5

How can I effectively split multiline string containing backslashes resulting in unwanted escape characters into separate lines?

Here is an example input I'm dealing with:

strInput = '''signalArr(0)="ASCB D\axx\bxx\fxx\nxx"
signalArr(1)="root\rxx\txx\vxx"'''

I've tried this (to transform single backslash into double. So backslash escape would have precedence and following character would be treated "normally"):

def doubleBackslash(inputString):
    inputString.replace('\\','\\\\')
    inputString.replace('\a','\\a')
    inputString.replace('\b','\\b')
    inputString.replace('\f','\\f')
    inputString.replace('\n','\\n')
    inputString.replace('\r','\\r')
    inputString.replace('\t','\\t')
    inputString.replace('\v','\\v')
    return inputString

strInputProcessed = doubleBackslash(strInput)

I'd like to get:

lineList = strInputProcessed.splitlines()

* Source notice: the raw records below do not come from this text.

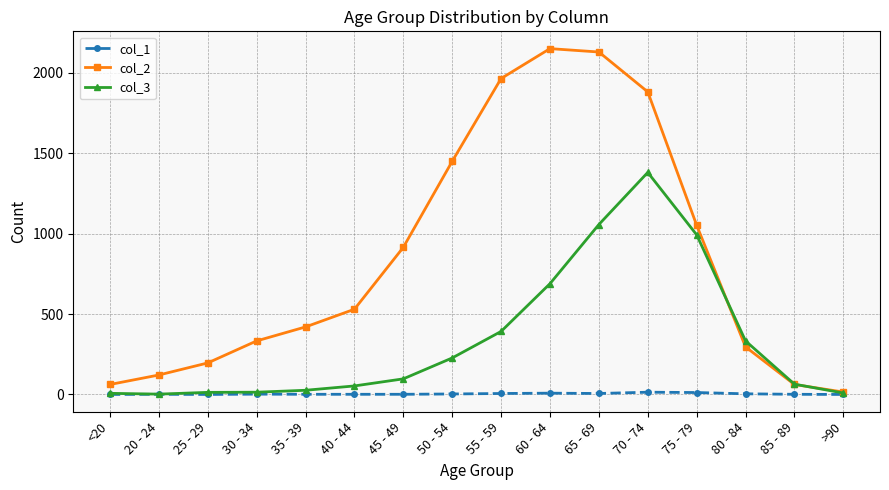

Which series changed the most between <20 and 25 - 29?

col_2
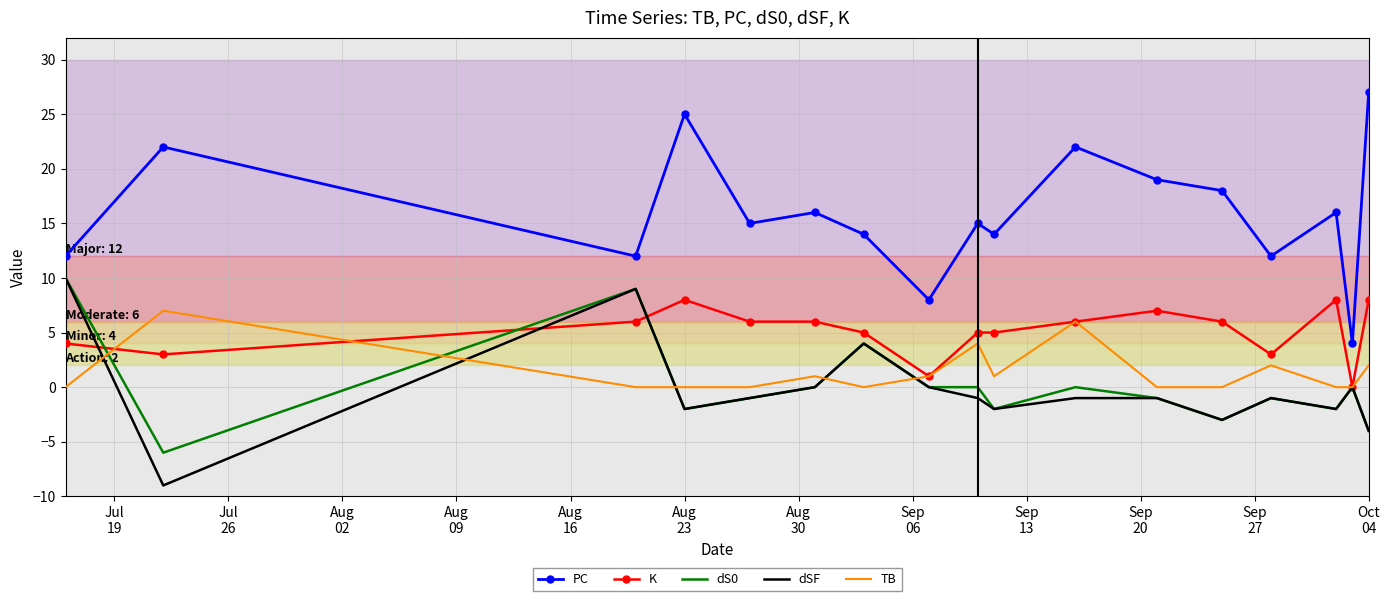

True or false: dSF and PC cross at least once.

False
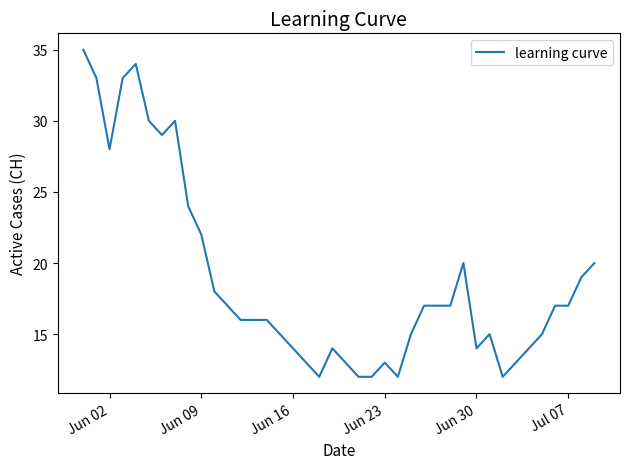

What is the greatest value displayed?

35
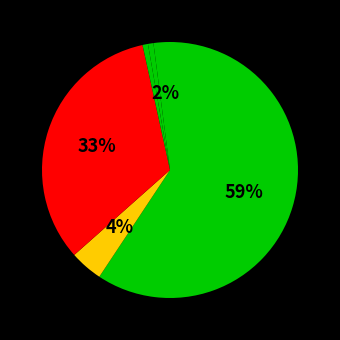

How many slices are in this pie chart?

6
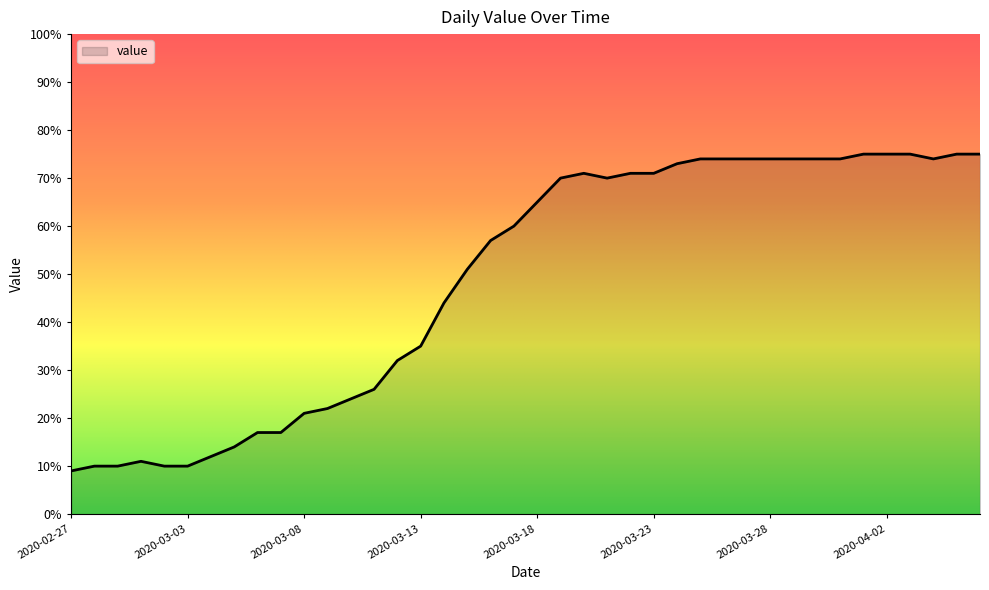

What is the difference between the maximum and minimum values?

66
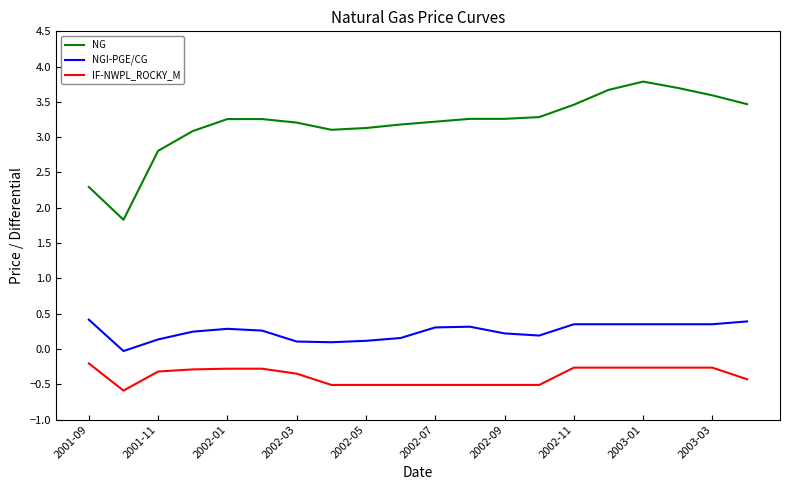

What is the difference between the maximum and minimum values in the IF-NWPL_ROCKY_M series?

0.4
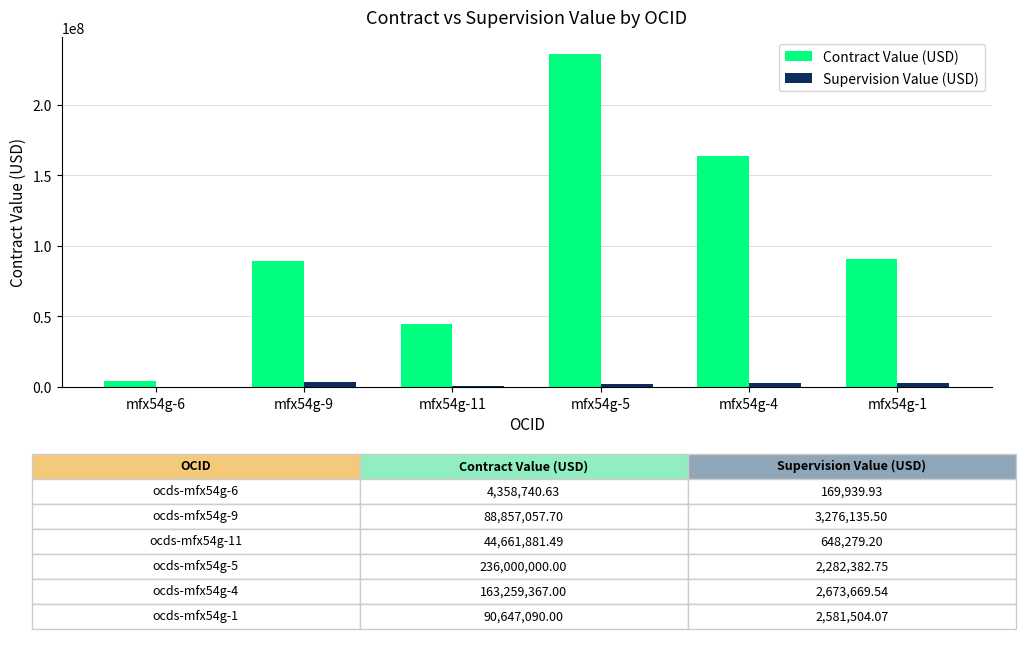

What is the sum of the Contract Value (USD) values at mfx54g-5 and mfx54g-4?

399259367.0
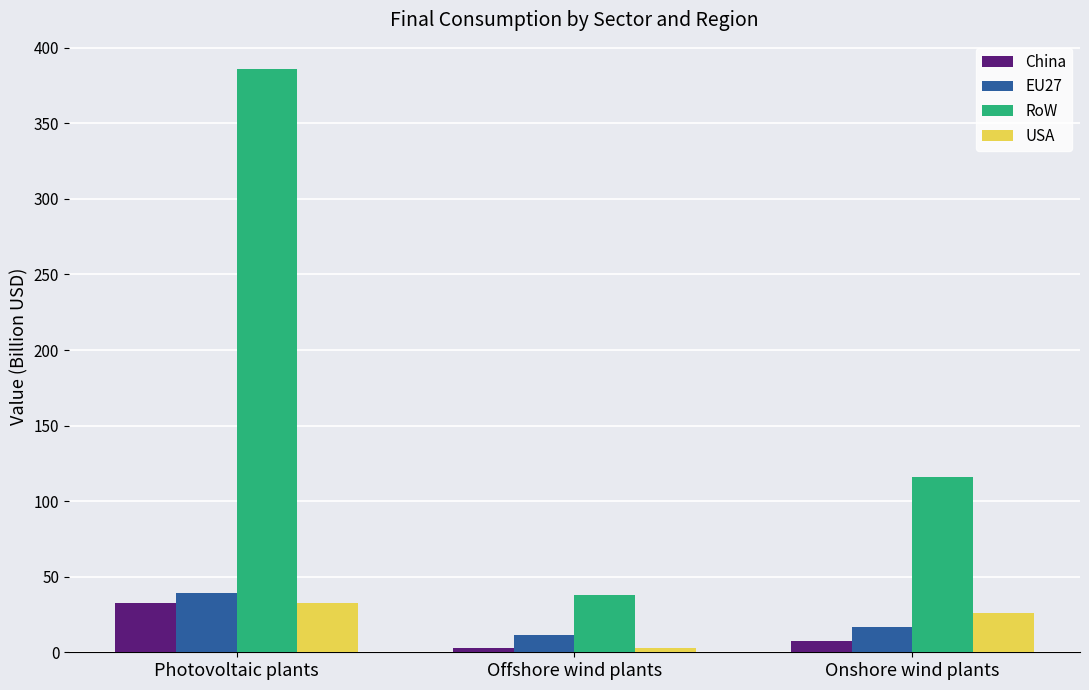

Reading left to right, extract all data points from this chart.

China: 32.3	2.9	7.5
EU27: 39.5	11.5	16.6
RoW: 385.9	38.2	116.2
USA: 32.3	2.6	26.3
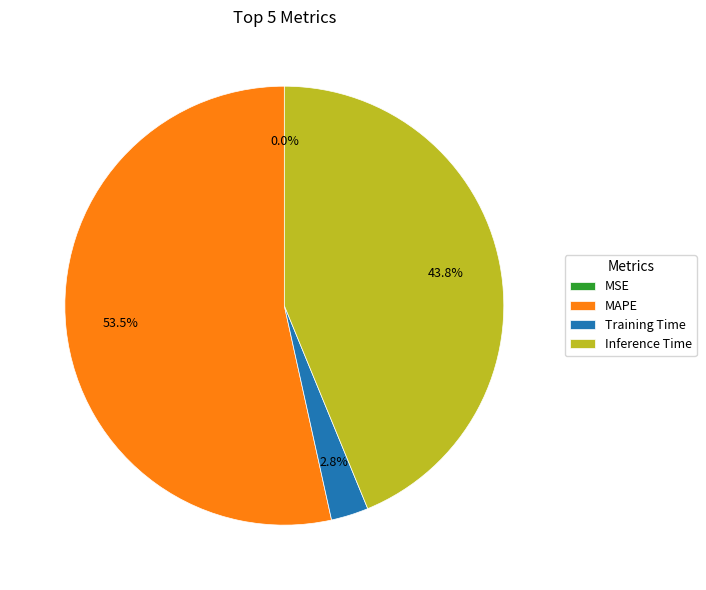

Which category accounts for the majority?

MAPE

>> ['signalArr(0)="ASCB D\axx\bxx\fxx\nxx"','signalArr(1)="root\rxx\txx\vxx"']

What I got:

>> ['signalArr(0)="ASCB D\x07xx\x08xx', 'xx', 'xx"', 'signalArr(1)="root', 'xx\txx', 'xx"']
Tehuan
  • 71
  • 1
  • 6

1 Answers1

6

Try storing your input as a raw string, then all '\n' characters will automatically be escaped:

>>> var = r'''abc\n
... cba'''
>>> print var
abc\n
cba
>>> var.splitlines()
['abc\\n', 'bca']

(Note the r before the '. This denotes the string is raw)

As an extra, if you wish to escape an existing string, instead of the replace commands you did above, you can use encode with 'string-escape'.

>>> s = 'abc\nabc\nabc'
>>> s.encode('string-escape')
'abc\\nabc\\nabc'

and similarly if needed, you can undo the string-escaping of a string.

>>> s.decode('string-escape')

Finally, thought I would add in your context:

>>> strInput = r'''signalArr(0)="ASCB D\axx\bxx\fxx\nxx"
... signalArr(1)="root\rxx\txx\vxx"'''
>>> strInput.splitlines()
['signalArr(0)="ASCB D\\axx\\bxx\\fxx\\nxx"', 'signalArr(1)="root\\rxx\\txx\\vxx"']

Even though the extra \ are present on the printed string, they don't really exist in memory. Iterating the string will prove this, as it does not give you an extra \ character that is used to escape.

>>> s = r'\a\b\c'
>>>
>>> for c in s:
...  print c
\
a
\
b
\
c
>>> list(s)
['\\', 'a', '\\', 'b', '\\', 'c']
J2C
  • 497
  • 4
  • 8